Nikkei analyzes damages at seven energy complexes in Qatar, UAE and others

An aerial view of Ras Laffan Industrial City, Qatar's production base for liquefied natural gas, shows damage in areas around facilities.

TOKYO/LONDON -- During the military conflict between the U.S. and Iran, missile strikes damaged oil and gas facilities around the Gulf region. One estimate puts the cost of restoring this infrastructure at $46 billion.

Nikkei examined seven complexes built with the help of Japanese companies, early movers in energy projects in the Middle East, based on an analysis of satellite imagery and on-the-ground video footage.

Japanese companies once held a commanding position in the region's energy infrastructure market. But China and India have expanded their presence in recent years and a new contest is now taking shape over reconstruction contracts.
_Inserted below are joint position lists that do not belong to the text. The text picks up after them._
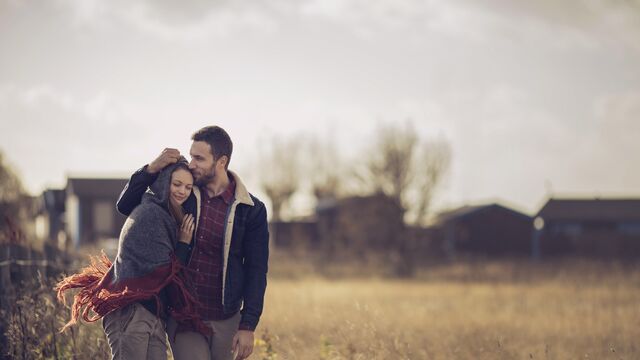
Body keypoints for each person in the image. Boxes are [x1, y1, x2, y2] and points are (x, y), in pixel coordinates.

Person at [116, 126, 269, 360]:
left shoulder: (251, 210)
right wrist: (151, 169)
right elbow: (127, 206)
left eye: (199, 158)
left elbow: (256, 270)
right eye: (192, 156)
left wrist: (248, 325)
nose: (192, 164)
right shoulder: (184, 191)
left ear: (221, 161)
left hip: (227, 318)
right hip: (185, 316)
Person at [57, 159, 209, 360]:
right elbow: (167, 272)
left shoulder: (168, 217)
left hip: (152, 313)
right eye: (177, 184)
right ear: (164, 183)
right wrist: (183, 243)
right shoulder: (151, 214)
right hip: (131, 311)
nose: (182, 191)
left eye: (188, 187)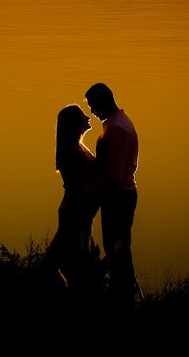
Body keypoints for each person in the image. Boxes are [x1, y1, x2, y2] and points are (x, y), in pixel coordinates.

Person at [85, 82, 139, 314]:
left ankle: (123, 299)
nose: (92, 112)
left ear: (102, 101)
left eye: (92, 106)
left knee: (117, 248)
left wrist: (90, 190)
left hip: (119, 196)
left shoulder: (116, 129)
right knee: (119, 248)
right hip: (122, 194)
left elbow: (114, 174)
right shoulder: (118, 123)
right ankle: (124, 296)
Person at [46, 104, 101, 296]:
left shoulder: (78, 148)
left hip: (81, 215)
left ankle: (73, 298)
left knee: (76, 262)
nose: (88, 117)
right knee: (56, 262)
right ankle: (69, 299)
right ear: (73, 124)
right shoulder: (71, 152)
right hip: (74, 213)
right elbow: (79, 186)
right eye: (82, 116)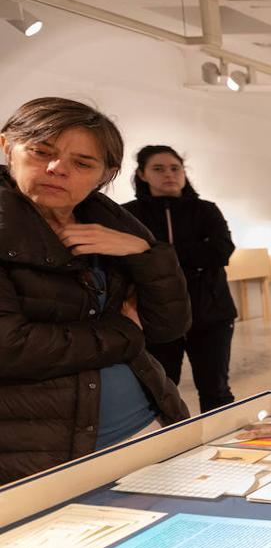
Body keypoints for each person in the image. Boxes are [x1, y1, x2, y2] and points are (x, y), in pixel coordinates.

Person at [0, 97, 190, 482]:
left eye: (82, 163)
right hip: (42, 456)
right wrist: (124, 331)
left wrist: (145, 254)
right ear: (7, 146)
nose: (57, 169)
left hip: (150, 424)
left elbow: (169, 325)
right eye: (40, 152)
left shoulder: (113, 225)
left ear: (106, 174)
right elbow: (11, 348)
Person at [123, 145, 237, 412]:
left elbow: (221, 251)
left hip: (211, 314)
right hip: (155, 317)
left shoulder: (206, 210)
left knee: (216, 390)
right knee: (161, 390)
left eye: (175, 168)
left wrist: (155, 252)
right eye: (158, 169)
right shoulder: (129, 214)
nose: (169, 175)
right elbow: (125, 262)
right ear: (142, 174)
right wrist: (194, 251)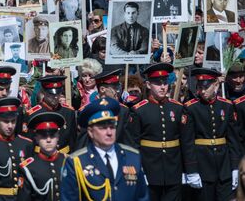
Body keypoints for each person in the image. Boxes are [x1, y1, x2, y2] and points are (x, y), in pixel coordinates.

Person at [60, 97, 149, 201]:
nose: (109, 132)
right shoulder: (76, 162)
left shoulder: (132, 156)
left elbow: (142, 197)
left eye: (112, 126)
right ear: (90, 132)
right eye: (102, 128)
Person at [129, 63, 195, 201]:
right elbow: (133, 144)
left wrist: (190, 169)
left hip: (174, 169)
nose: (163, 87)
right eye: (157, 83)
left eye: (165, 82)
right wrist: (137, 170)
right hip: (150, 170)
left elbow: (186, 142)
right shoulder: (139, 110)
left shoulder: (177, 108)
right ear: (148, 85)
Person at [184, 68, 240, 200]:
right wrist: (192, 170)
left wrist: (235, 167)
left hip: (224, 166)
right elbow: (188, 142)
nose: (202, 91)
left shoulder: (227, 106)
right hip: (203, 166)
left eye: (206, 86)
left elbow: (233, 139)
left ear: (216, 84)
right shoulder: (191, 107)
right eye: (199, 87)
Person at [23, 75, 77, 155]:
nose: (55, 97)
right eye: (51, 94)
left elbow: (73, 140)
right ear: (43, 92)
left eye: (58, 93)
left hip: (64, 157)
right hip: (41, 157)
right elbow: (29, 142)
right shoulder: (33, 114)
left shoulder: (68, 111)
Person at [18, 112, 66, 201]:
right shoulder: (29, 168)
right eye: (44, 136)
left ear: (58, 137)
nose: (48, 140)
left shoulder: (69, 161)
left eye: (52, 136)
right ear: (36, 138)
Among the damaged sites is Ras Laffan Industrial City in Qatar, one of the world's largest hubs for liquefied natural gas. The complex has long-standing ties to Japanese companies. In 1997, Japan's Chubu Electric Power began buying Qatari LNG, becoming the Middle Eastern country's first customer.

Go Matsuo, managing director of the Energy Economics and Society Research Institute, who assisted Nikkei with the satellite-image analysis, said Iran "most likely targeted the heat exchangers, the most critical pieces of equipment in these plants." He added, "Restoration could take around three years."